» What you will do: Retype exactly the lines that run from the line with "性能大提升 DeepSeek V4正式版灰度测试：9毛钱就能生" to the final line of the entries, keeping both ends and nothing else.
Input for this task START
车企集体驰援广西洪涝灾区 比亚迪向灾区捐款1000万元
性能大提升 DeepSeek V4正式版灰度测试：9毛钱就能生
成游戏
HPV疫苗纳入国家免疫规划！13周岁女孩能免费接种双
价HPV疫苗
Input for this task END
» Task output:
性能大提升 DeepSeek V4正式版灰度测试：9毛钱就能生
成游戏
HPV疫苗纳入国家免疫规划！13周岁女孩能免费接种双
价HPV疫苗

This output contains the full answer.